III. The Next Generation of AI Companies: Understanding, Simulating, and Acting in the World

The importance of world models lies not only in representing a new model route but also in pushing AI's battleground from screens, text, and software interfaces to automobiles, robots, factories, warehouses, architecture, cities, and homes.

Large language models can first be trained in the cloud and then disseminated through APIs, office software, search engines, customer service, coding tools, and other entry points. Their primary battleground is the digital world. However, the goal of world models is not to answer questions but to predict, generate, intervene, and transform the physical world. They naturally need to integrate into automobiles, robots, factories, warehouses, architecture, game engines, spatial design software, and XR devices.

This means that competition for world models will not hinge solely on whose model parameters are larger, whose videos are more realistic, or whose benchmark scores are higher. The real competition will occur deep within the industrial chain, such as who possesses high-quality physical data, who controls simulation and evaluation platforms, who can connect to real devices, and who can form feedback loops in real-world scenarios.

In other words, world models represent a set of infrastructure that AI must rebuild to enter the physical world.

The industrial stack for large models in the past was relatively clear, with chips and cloud computing at the base, foundational models in the middle, and applications and agents at the top.
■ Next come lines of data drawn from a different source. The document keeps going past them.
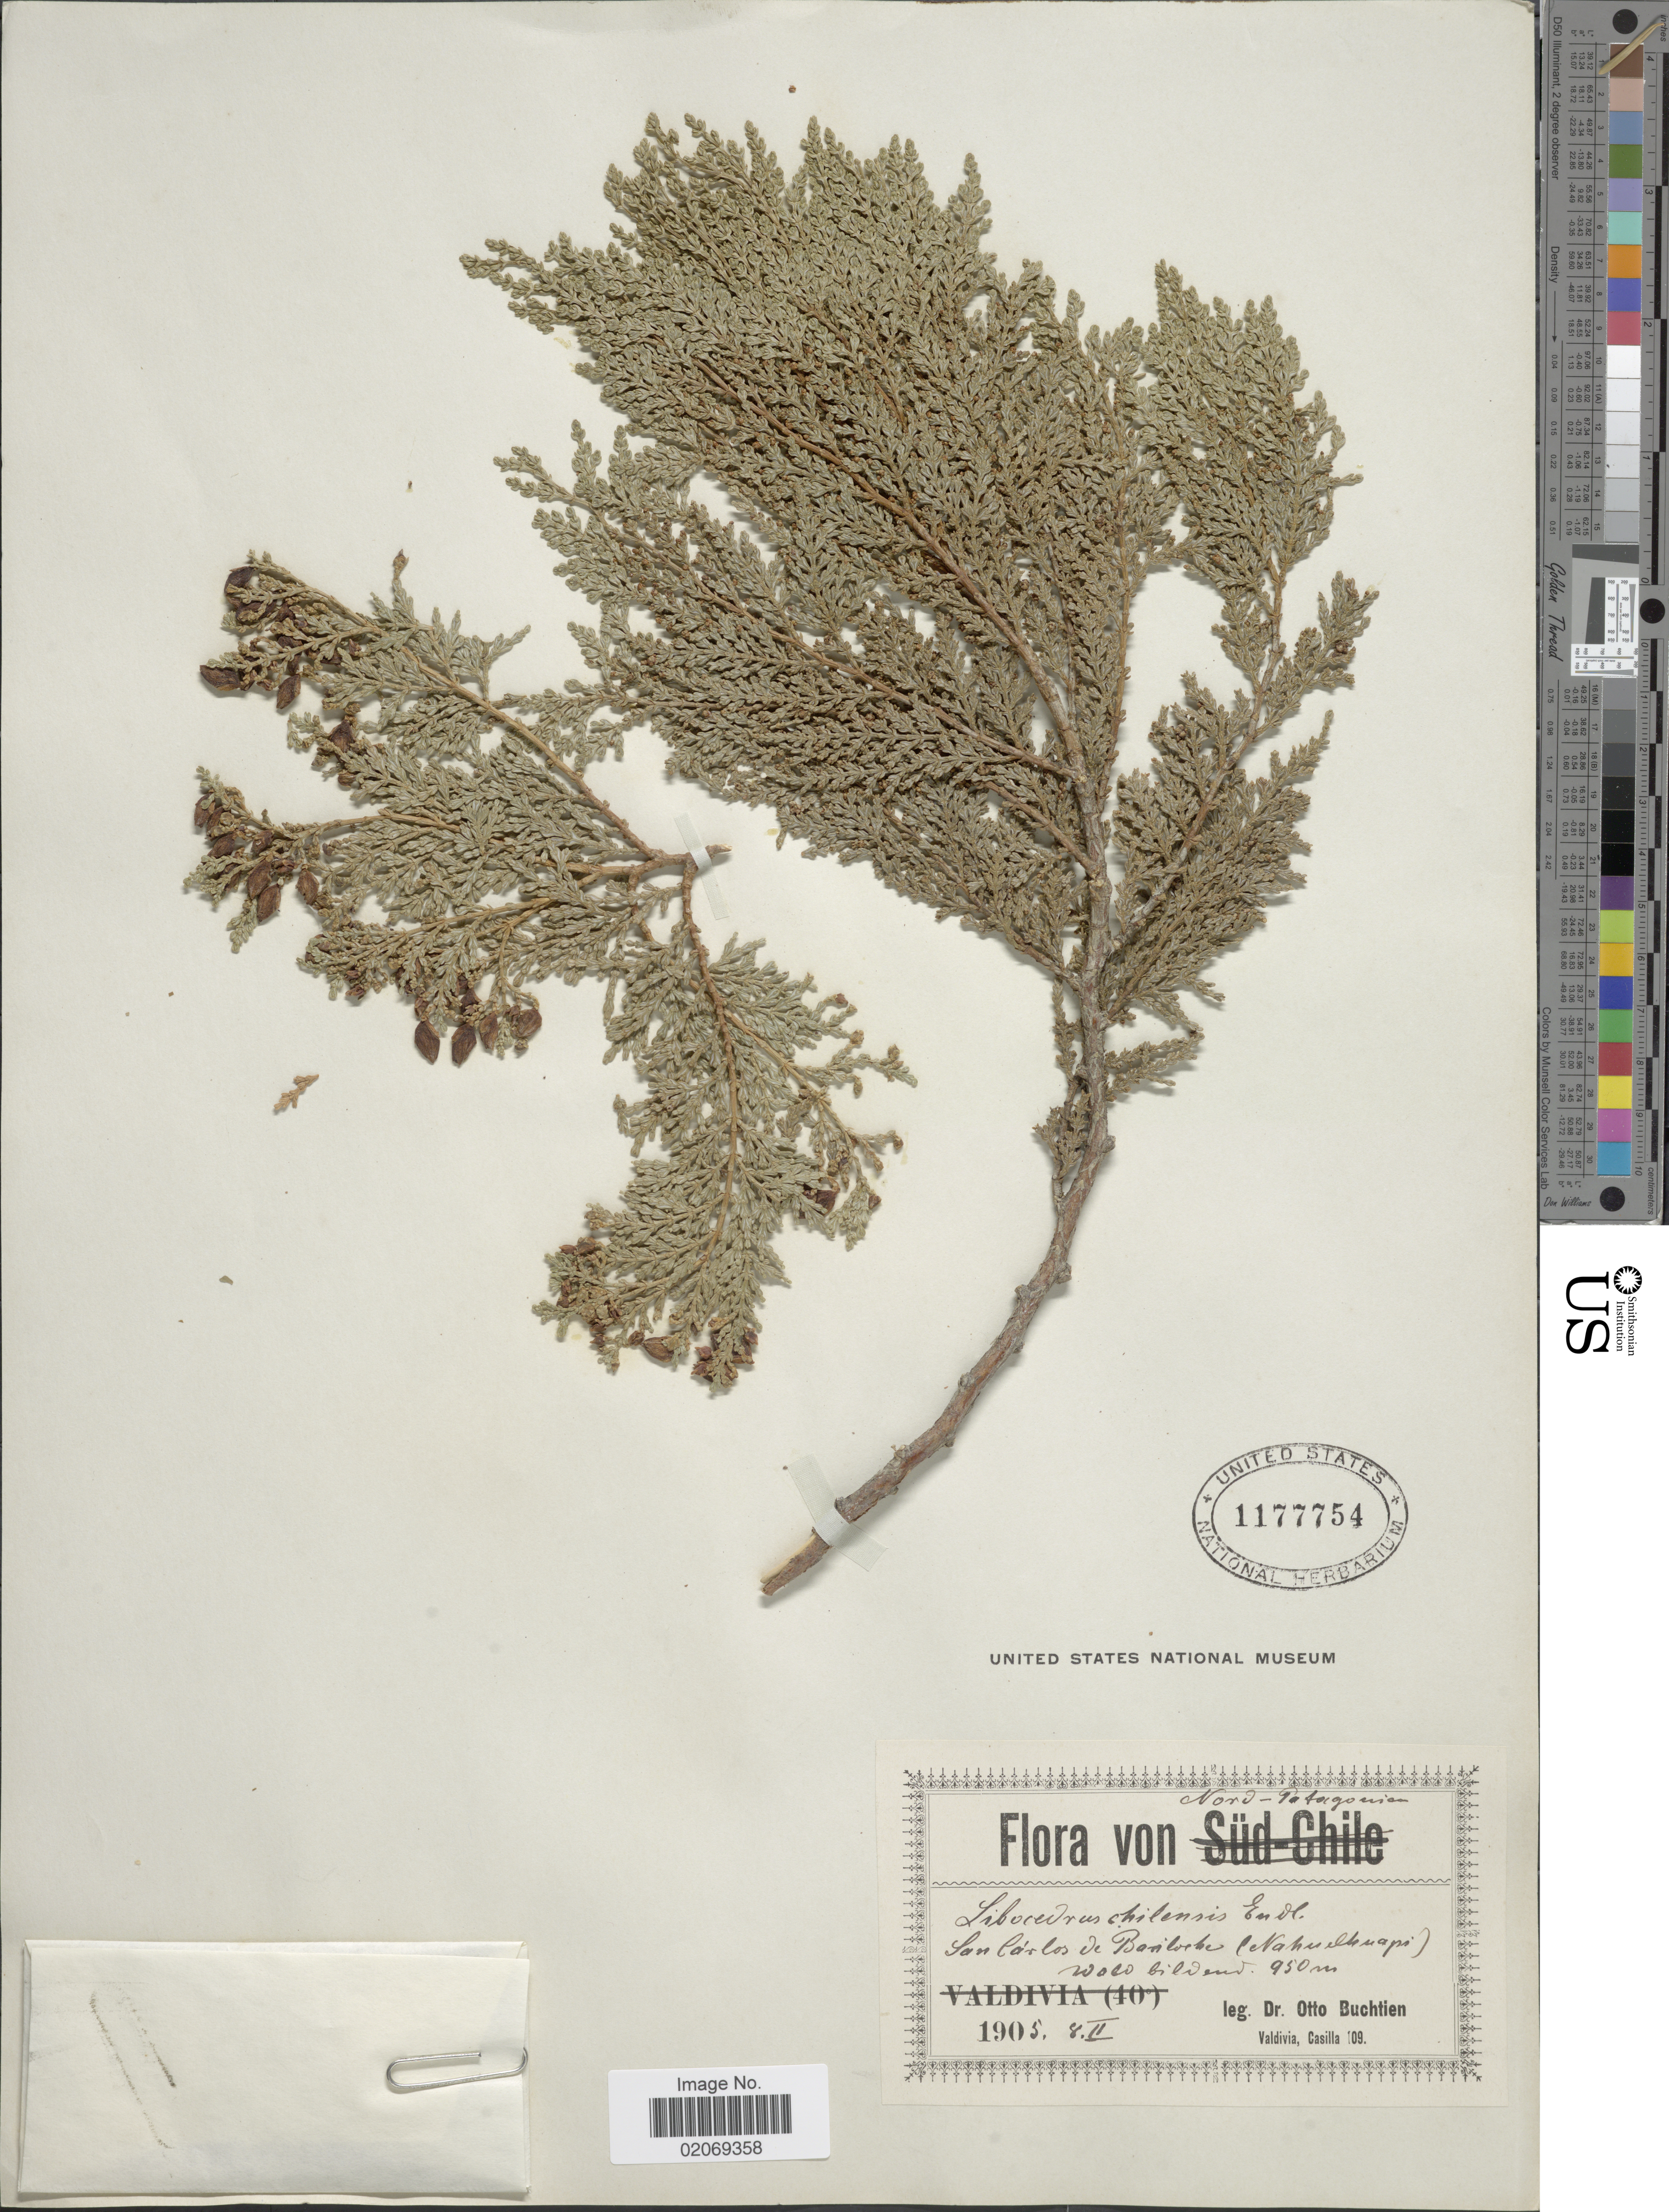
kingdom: Plantae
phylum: Tracheophyta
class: Pinopsida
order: Pinales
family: Cupressaceae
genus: Libocedrus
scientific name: Libocedrus chilensis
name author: (D. Don) Endl.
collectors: O. Buchtien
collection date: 1905-02-08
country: Argentina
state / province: Rio Negro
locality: Nord-Patagonien, San Carlos de Bariloche (Nahuel Huapi)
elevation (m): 950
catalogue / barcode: US 1177754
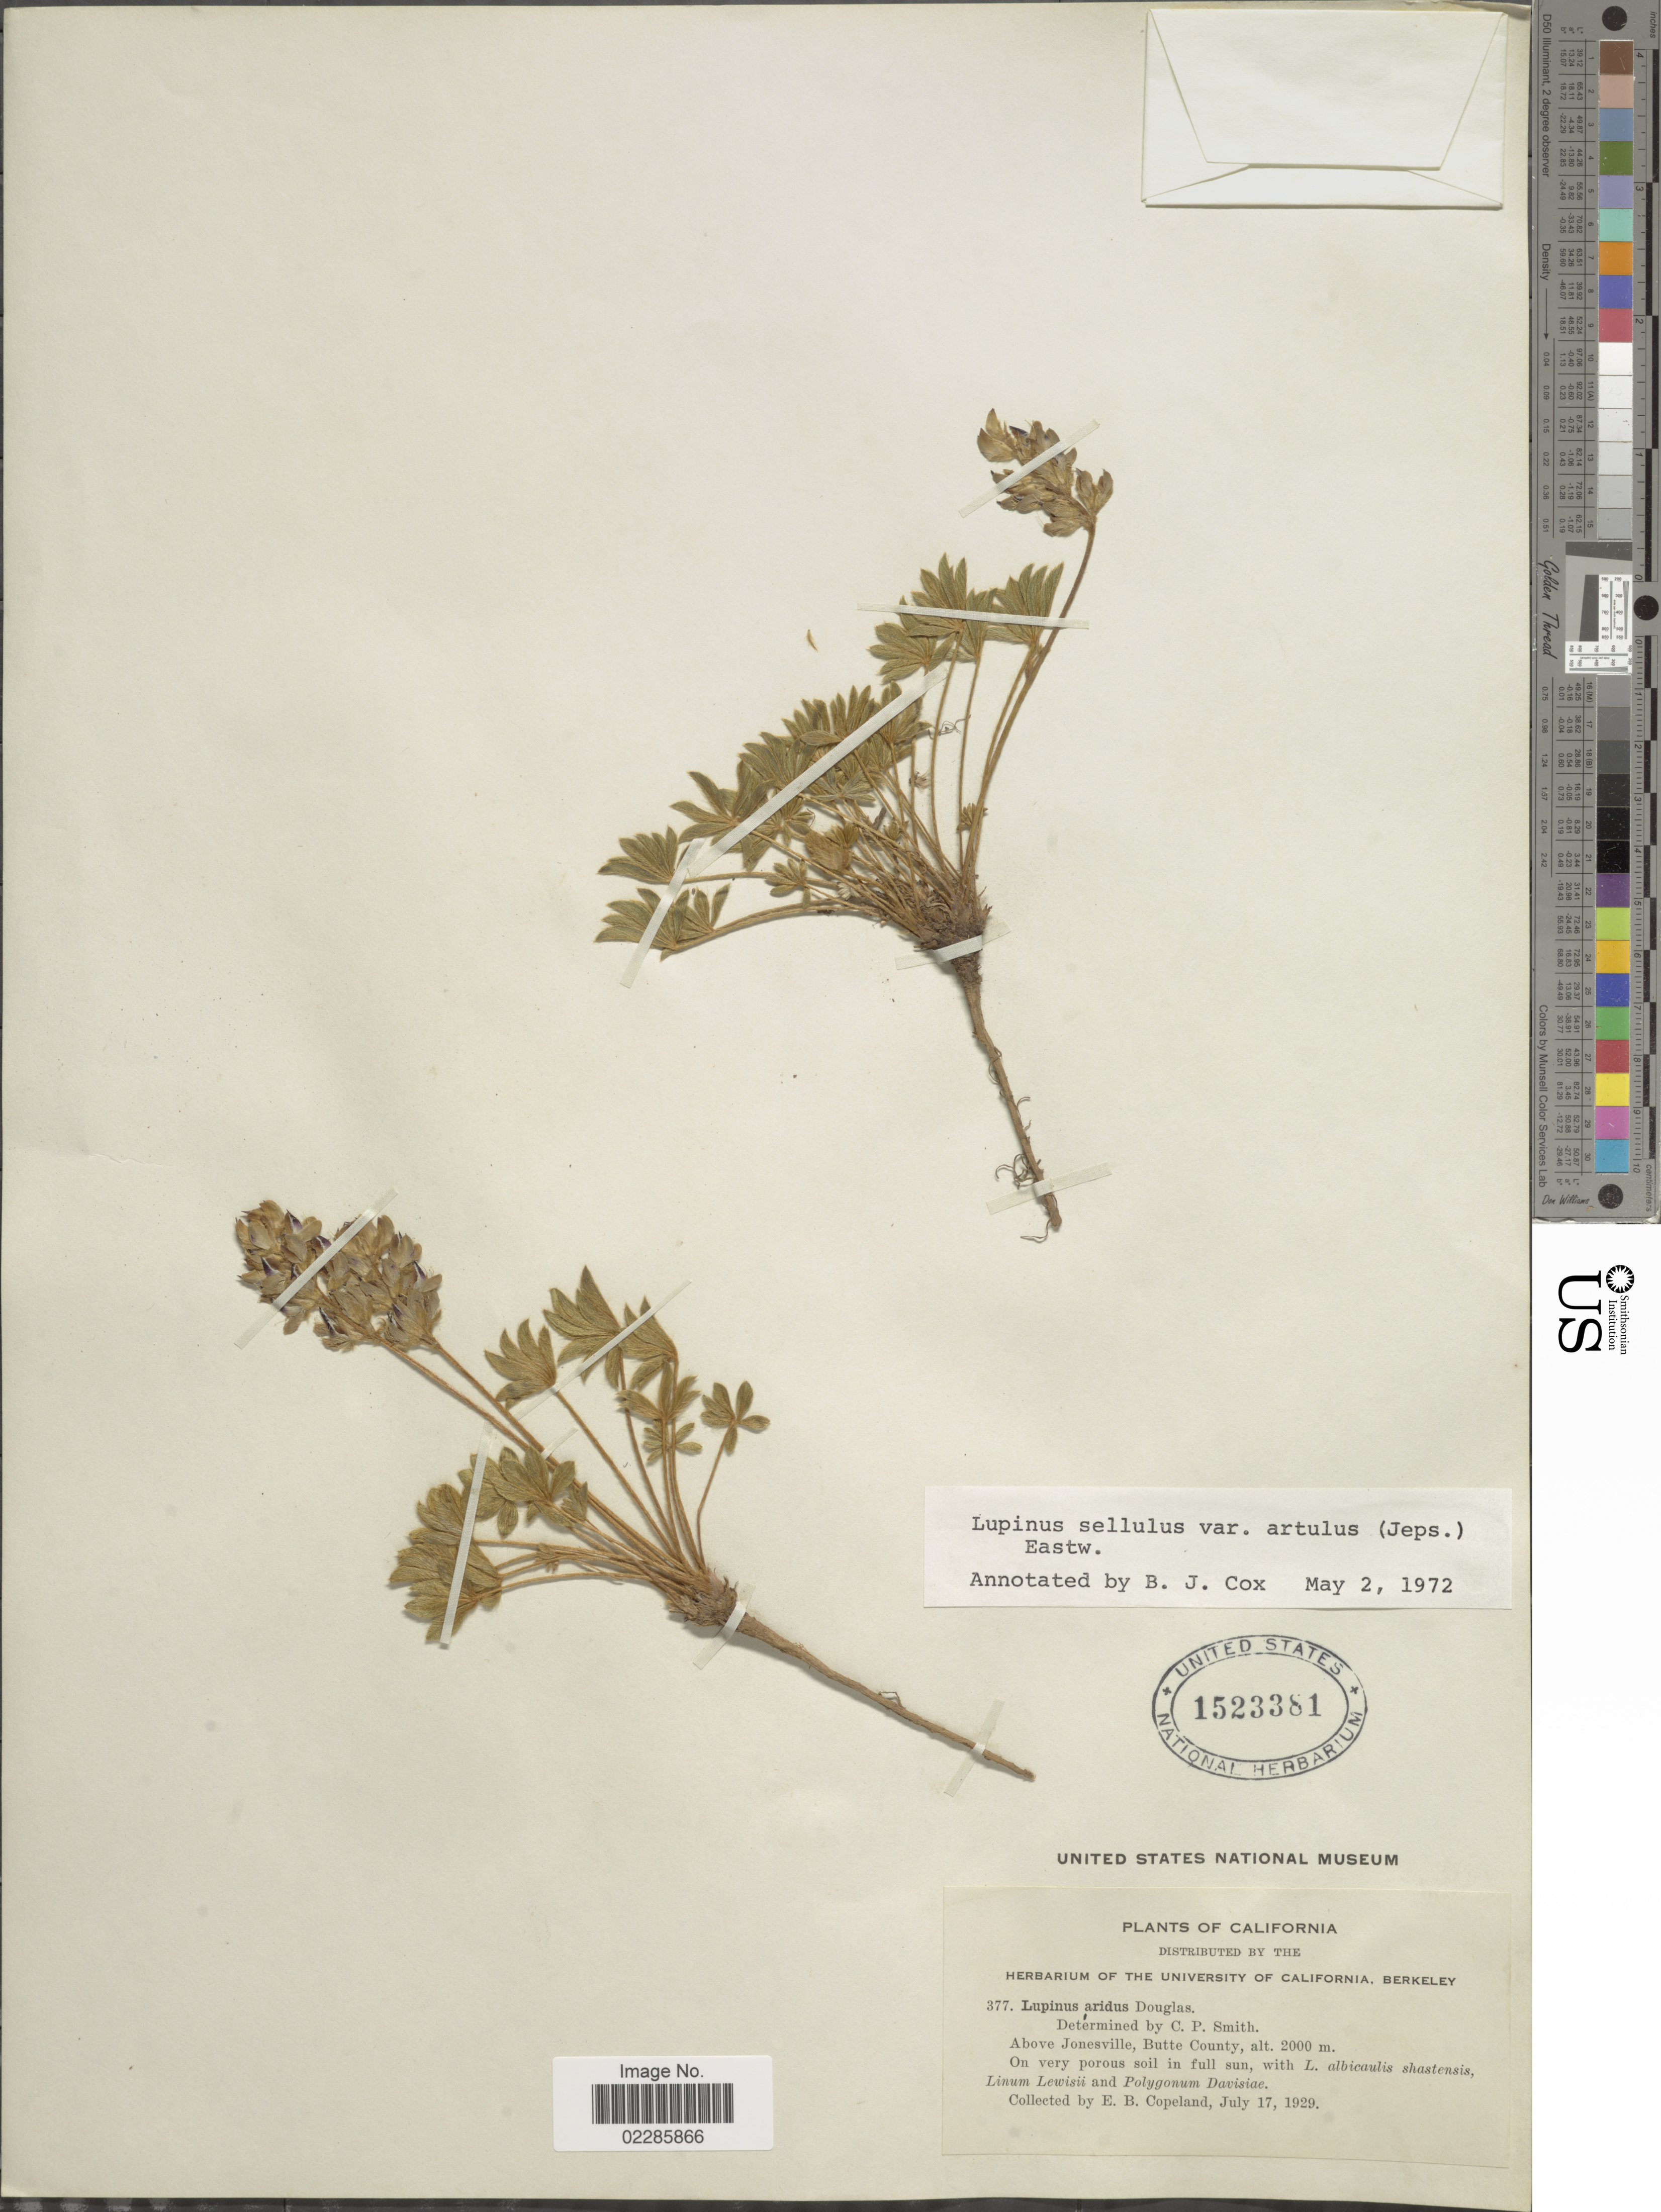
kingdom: Plantae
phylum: Tracheophyta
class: Magnoliopsida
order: Fabales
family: Fabaceae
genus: Lupinus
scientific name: Lupinus sellulus var. artulus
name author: (Jeps.) Eastw.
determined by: Cox, B. J.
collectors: E. B. Copeland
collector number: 377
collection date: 1929-07-17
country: United States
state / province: California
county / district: Butte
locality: Above Jonesville, Butte County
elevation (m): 2000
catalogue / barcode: US 1523381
However, world models have elongated this chain. The future technology stack for physical AI may evolve into physical data acquisition, data cleaning and synthesis, world representation layer, foundational world model layer, simulation and evaluation layer, action model layer, and deployment feedback layer.

Once this chain is formed, world models will no longer be just 'AI for content generation' but will become the operating system of the physical AI era. They will connect downward to chips, sensors, and robot bodies and upward to agents, industry software, and enterprise business systems. They will receive real-world data while generating virtual worlds that are trainable, verifiable, and deployable. Their position is akin to that of foundational models in the large language model era, but their level of industrial integration will be deeper, as they must be bound to physical devices, engineering processes, industry standards, and safety verifications.

Therefore, the true significance of world models lies in enabling AI to systematically enter physical industries for the first time.

This also makes Chinese companies more noteworthy in this round of competition.

In the era of physical AI, competitive variables will change. Model capabilities will remain important, but scenario density, engineering capabilities, supply chain collaboration, Body manufacturing (bodily manufacturing), industry delivery, and customer feedback will be equally crucial.

This happens to be where Chinese companies excel. China boasts the world's most complete manufacturing system, the most complex urban traffic scenarios, the fastest-growing robotics industry chain, a vast new energy vehicle market, and abundant real-world spatial and industrial scenarios. These are the physical data sources and implementation grounds that world models need most.

In other words, competition for world models will not only take place in laboratories and the cloud but also in workshops, on roads, in warehouses, stores, homes, construction sites, and urban infrastructure. Whoever can integrate models into these scenarios faster and obtain real feedback sooner is likely to establish a stronger engineering closed loop (closed loop) and data flywheel.

This means that the next generation of AI companies may not necessarily emerge solely in places with the largest parameters, the most papers, and the strongest computing power but could also arise in locations with the densest real-world scenarios, the most frequent industry feedback, and the fastest engineering iterations. Because the way AI truly changes the world is not by remaining on screens to answer questions about the world but by entering industrial sites to understand, simulate, and act in the world—ultimately improving its operational efficiency.